■ **Objetivo de la tarea**
En el fragmento sobre las elecciones que aparece a continuación, identifica a todos los monárquicos que se nombran como triunfadores.

■ **Fragmento de lectura**
····················

En Barcelona (capital), la Lliga obtenía 14 puestos, y la Esquerra, cinco. En Valencia se repartían los puestos la candidatura autonomista radical y la alianza de las derechas. Triunfaban los hombres de la Dictadura: Calvo Sotelo (elegido por La Coruña y Orense); conde de Guadalhorce; Yanguas Messía, Maeztu, y el hijo del Dictador, José Antonio. Y los monárquicos Goicoechea, conde de Vallellano, Sáinz Rodríguez, Pemán, y Pradera. Gil Robles salía elegido por Salamanca y León, y al enemigo número uno del Estatuto, don Antonio Royo Villanova lo elegían Valladolid y Huesca, Juan March triunfaba en Baleares. En Bilbao (capital), los nacionalistas ganaban los cuatro puestos de las mayorías. Los votos conjuntos de las derechas y centro sumaban 4.233.459, y los de las izquierdas, 2.152.554. En Madrid, los 152.640 votos de los socialistas se enfrentaban con los 145.075 de las derechas, Sánchez Román, que luchó como independiente, sólo tuvo 26.500, y los comunistas, 15.400. Por no obtener ningún candidato de Madrid el 40 por 100 exigido por la ley, se repetiría la elección, y en trece circunscripciones donde la votación adolecía del mismo defecto.

A B C enjuiciaba así el resultado de la jomada: «El país no se ha limitado exclusivamente a enaltecer y robustecer a las derechas, a darles autoridad y medios contra la política revolucionaria. El mayor empeño del sufragio en todas las circunscripciones ha sido aniquilar con verdadero coraje a las fuerzas políticas que han atormentado y arruinado a España en el bienio... Los adversarios de la coalición derechista han venido combatiéndola por monárquica y monarquizante. Les dejamos la responsabilidad y el arreglo de la moraleja correspondiente al triunfo.» De las urnas había salido, según El Debate, «un resumen de lo que es España», y ésta «se parecía mucho al conjunto de los sumandos.» «Tenemos —añadía— motivos de hondísima satisfacción. La jornada de ayer nos anuncia un acontecimiento histórico: la próxima llegada del día en el cual un Gobierno genuinamente español, fiel a las más puras tradiciones patrias, formado por hombres jóvenes, cultos, muy de su tiempo, que puede tener en sus manos el Poder, sostenido por la incondicional adhesión de los buenos españoles. De esos españoles que han recibido en las urnas una lección que les conviene no olvidar: que son los más, que tienen jefes dignos en los que depositar su confianza y la firme convicción de que lograrán hasta la última de sus reivindicaciones sin salirse de los procedimientos legales, aunque sean los de una ley dictada por los enemigos para no servir al bien común, sino a pequeños intereses de partido.»

····················

■ **Sección de datos**
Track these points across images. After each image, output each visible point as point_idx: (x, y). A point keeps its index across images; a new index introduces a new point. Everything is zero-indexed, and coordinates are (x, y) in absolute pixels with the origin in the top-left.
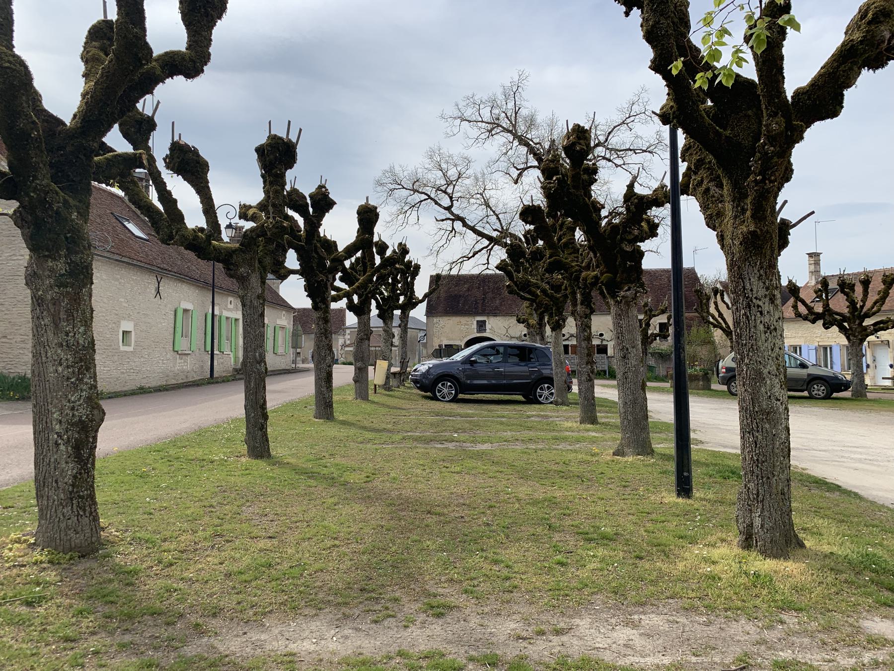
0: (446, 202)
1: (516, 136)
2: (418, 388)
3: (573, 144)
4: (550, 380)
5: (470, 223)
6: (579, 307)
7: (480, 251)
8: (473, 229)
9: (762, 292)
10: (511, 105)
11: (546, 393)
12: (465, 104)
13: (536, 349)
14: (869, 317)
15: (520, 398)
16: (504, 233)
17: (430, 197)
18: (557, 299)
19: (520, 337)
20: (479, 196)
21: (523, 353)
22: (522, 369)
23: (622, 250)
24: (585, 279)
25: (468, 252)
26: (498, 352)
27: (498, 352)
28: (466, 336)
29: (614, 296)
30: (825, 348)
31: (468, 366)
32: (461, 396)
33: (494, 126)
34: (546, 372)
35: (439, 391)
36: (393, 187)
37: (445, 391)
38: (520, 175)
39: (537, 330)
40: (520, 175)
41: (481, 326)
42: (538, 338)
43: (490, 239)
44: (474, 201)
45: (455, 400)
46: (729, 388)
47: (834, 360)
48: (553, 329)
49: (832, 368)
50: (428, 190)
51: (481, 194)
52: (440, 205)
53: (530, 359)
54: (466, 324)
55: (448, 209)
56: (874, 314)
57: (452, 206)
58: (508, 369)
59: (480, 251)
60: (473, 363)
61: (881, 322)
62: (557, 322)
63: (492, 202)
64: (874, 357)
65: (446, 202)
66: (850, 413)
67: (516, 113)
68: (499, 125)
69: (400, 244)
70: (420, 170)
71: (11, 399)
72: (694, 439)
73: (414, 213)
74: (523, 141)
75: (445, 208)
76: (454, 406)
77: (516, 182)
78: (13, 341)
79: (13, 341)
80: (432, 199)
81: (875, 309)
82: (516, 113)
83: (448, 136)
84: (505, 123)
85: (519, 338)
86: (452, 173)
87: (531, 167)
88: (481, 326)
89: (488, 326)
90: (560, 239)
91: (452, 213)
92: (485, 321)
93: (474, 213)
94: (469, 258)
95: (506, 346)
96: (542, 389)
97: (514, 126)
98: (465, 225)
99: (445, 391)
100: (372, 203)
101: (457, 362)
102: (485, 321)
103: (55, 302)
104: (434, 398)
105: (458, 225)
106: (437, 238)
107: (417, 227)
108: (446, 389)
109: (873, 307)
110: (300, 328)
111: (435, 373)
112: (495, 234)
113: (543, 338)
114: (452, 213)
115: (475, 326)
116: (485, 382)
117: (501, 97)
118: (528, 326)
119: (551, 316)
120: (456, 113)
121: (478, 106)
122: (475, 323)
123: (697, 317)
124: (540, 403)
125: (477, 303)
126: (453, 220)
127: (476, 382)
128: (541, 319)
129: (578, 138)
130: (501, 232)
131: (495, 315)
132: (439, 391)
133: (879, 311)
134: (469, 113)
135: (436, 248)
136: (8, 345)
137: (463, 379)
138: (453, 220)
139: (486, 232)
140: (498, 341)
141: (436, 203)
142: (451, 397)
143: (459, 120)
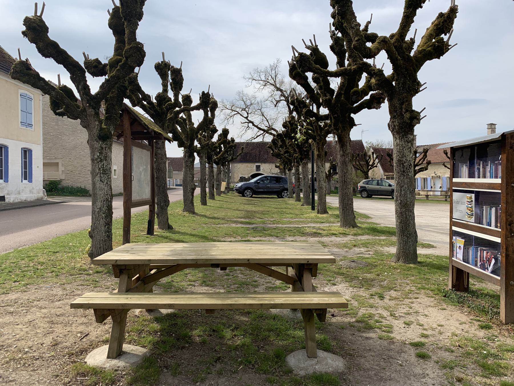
0: (245, 115)
1: (275, 86)
2: (238, 192)
3: (291, 121)
4: (287, 190)
5: (255, 124)
6: (295, 164)
7: (259, 135)
8: (257, 127)
9: (320, 165)
10: (273, 72)
11: (286, 194)
12: (254, 72)
13: (282, 178)
14: (418, 166)
15: (276, 196)
16: (271, 128)
17: (238, 113)
18: (290, 159)
19: (277, 173)
20: (259, 111)
21: (277, 179)
22: (277, 185)
23: (303, 150)
24: (294, 157)
25: (254, 135)
26: (268, 179)
27: (268, 179)
28: (250, 173)
29: (302, 162)
30: (424, 179)
31: (256, 184)
32: (254, 196)
33: (266, 83)
34: (286, 186)
35: (246, 194)
36: (222, 108)
37: (248, 193)
38: (277, 103)
39: (283, 171)
40: (277, 103)
41: (258, 168)
42: (283, 174)
43: (264, 130)
44: (257, 113)
45: (251, 197)
46: (361, 195)
47: (418, 185)
48: (288, 171)
49: (427, 188)
50: (238, 110)
51: (260, 110)
52: (243, 116)
53: (280, 182)
54: (250, 167)
55: (246, 118)
56: (420, 165)
57: (248, 117)
58: (271, 185)
59: (259, 135)
60: (258, 183)
61: (422, 168)
62: (290, 168)
63: (265, 114)
64: (434, 183)
65: (245, 115)
66: (390, 202)
67: (276, 76)
68: (268, 82)
69: (232, 138)
70: (234, 101)
71: (79, 196)
72: (419, 254)
73: (232, 119)
74: (278, 89)
75: (245, 118)
76: (251, 198)
77: (275, 106)
78: (75, 174)
79: (75, 174)
80: (239, 114)
81: (420, 162)
82: (276, 76)
83: (246, 86)
84: (272, 82)
85: (277, 174)
86: (248, 103)
87: (282, 100)
88: (258, 168)
89: (261, 168)
90: (288, 143)
91: (248, 120)
92: (260, 166)
93: (256, 119)
94: (255, 139)
95: (271, 177)
96: (284, 193)
97: (275, 82)
98: (253, 125)
99: (248, 193)
100: (227, 128)
101: (252, 183)
102: (260, 166)
103: (190, 166)
104: (244, 196)
105: (250, 125)
106: (241, 130)
107: (232, 125)
108: (248, 193)
109: (419, 162)
110: (172, 168)
111: (244, 187)
112: (266, 128)
113: (285, 174)
114: (248, 120)
115: (255, 168)
116: (262, 190)
117: (269, 70)
118: (280, 169)
119: (288, 166)
120: (250, 77)
121: (259, 72)
122: (255, 166)
123: (365, 164)
124: (283, 198)
125: (256, 156)
126: (248, 123)
127: (259, 190)
128: (285, 166)
129: (292, 119)
130: (269, 128)
131: (265, 163)
132: (246, 194)
133: (422, 163)
134: (256, 76)
135: (241, 134)
136: (73, 175)
137: (254, 188)
138: (248, 123)
139: (262, 128)
140: (266, 175)
141: (241, 115)
142: (250, 196)
143: (250, 80)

····················

■ **Resultado del ejercicio**
Goicoechea, el conde de Vallellano, Sáinz Rodríguez, Pemán y Pradera.